The five films, which look at the experiences of five young people who had fled their home countries and sought asylum in the UK, are aimed at nine- to sixteen-year-olds.
We hear from ten year old Ali from Afghanistan, who fled the country with his grandmother yet leaving behind his parents. Ali describes the pain of separation as well as his experiences adjusting to life in the UK. Ten year old Hamid from Eritrea had to flee his country and describes the struggles of coming to terms with his father’s death, as well as settling into a new country. 12 year old Juliane who spent years in a Zimbabwean orphanage before being reunited with her mother continues to suffer from the effects of being separated from her at a young age, but is supported by her school who are helping her deal with her experiences. Rachel, 17, describes the suffering she underwent in her home country, her experiences in a UK detention centre and what she hopes to achieve as a result of her experiences. Finally Navid, 16, who at five years old fled his home in Iran and came to the UK. He describes why he had to leave, his long journey over here, and how he has adjusted to life in the UK.
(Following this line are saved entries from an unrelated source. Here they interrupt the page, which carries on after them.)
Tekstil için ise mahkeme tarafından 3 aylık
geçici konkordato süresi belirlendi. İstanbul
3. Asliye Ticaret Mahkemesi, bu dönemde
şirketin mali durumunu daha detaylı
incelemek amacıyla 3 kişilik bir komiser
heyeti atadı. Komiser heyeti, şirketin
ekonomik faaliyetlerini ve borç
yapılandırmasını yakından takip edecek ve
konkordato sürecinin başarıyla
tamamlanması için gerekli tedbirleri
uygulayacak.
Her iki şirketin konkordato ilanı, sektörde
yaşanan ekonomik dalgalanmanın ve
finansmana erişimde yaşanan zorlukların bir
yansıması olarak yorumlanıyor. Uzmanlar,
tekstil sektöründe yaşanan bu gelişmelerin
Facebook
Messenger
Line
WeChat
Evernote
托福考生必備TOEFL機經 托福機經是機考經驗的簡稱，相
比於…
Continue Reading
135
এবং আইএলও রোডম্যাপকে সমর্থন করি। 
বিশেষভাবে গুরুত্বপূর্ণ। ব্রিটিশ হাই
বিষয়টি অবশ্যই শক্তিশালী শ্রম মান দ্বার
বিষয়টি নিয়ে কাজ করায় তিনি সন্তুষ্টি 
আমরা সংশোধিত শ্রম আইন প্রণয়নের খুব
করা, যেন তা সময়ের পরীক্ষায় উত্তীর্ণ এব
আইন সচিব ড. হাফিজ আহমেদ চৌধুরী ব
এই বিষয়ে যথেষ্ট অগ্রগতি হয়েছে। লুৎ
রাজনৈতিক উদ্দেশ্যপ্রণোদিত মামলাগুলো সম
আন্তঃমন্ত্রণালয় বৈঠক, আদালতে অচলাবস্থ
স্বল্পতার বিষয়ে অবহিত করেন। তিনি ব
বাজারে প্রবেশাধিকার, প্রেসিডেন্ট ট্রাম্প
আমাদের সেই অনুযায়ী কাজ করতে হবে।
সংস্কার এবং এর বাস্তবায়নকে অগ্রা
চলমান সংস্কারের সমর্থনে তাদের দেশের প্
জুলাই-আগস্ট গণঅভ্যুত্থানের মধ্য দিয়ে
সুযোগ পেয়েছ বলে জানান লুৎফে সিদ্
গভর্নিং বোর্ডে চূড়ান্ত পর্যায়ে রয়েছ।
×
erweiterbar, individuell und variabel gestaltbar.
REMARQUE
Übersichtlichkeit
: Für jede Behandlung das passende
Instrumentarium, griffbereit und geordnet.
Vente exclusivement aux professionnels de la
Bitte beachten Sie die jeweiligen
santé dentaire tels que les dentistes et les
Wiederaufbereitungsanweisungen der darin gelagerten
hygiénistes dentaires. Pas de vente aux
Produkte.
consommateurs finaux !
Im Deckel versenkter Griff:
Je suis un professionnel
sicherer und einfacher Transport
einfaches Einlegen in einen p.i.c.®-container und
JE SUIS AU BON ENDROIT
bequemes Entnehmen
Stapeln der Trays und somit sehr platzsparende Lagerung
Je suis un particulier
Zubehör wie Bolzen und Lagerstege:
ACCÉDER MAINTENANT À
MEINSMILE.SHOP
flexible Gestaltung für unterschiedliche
Director Andy Glynne says the aims of the films are clear: “At the very least I hope that it increases awareness within children,” he says. “It’s about showing engagement, empathy and understanding of what it’s like for people who are fleeing their own homelands because of persecution.” He also hopes that it will make children aware of global issues: “What citizenship means, what happens about human rights. Immigration is not the Daily Mail view of the world – people have incredibly traumatic stories and we need to hear those stories rather than the tabloid headlines.”
The films were broadcast online and can be found on BBC2’s Learning Zone as an educational tool.
Seeking Refugee Educational Activities
“Seeking Refuge” could be a powerful resource for many areas of the curriculum, in particular: PSHE and Citizenship, English, Geography, History and Art. The series could be used as a good illustration of why some people have to flee their country, and therefore helps raise questions about persecution and war.
You could use “Seeking Refuge” to key explore topics such as: Human Rights; International Development; Social Cohesion; Community; Connections; Family; Identity; Home; Safety; Journeys; Hopes & Fears; Emotional Literacy; Moral, Social and Cultural Awareness.
- how might it feel to be separated from a loved one and move to an unknown land? Have you ever taken a journey on your own? If so, can you describe how it felt to say goodbye to family and friends? What would you want to pack to take with you?
- what might it be like for children adapting to life in the UK? What are the issues that they might need to deal with when they arrive? If you take a minute to think of home, what or where do you think of? What do you see? What and who do you hear? Do you think you would find those same things in your new home?
- are we all the same or is the world made up of different people? How can people treat those who they feel are different to them? How can it feel when we go to a new place where we feel different? What might we find different? What can we learn from each other? How can we support each other?
Why not invite your group to write a story or create their own piece of art work based on one of these areas.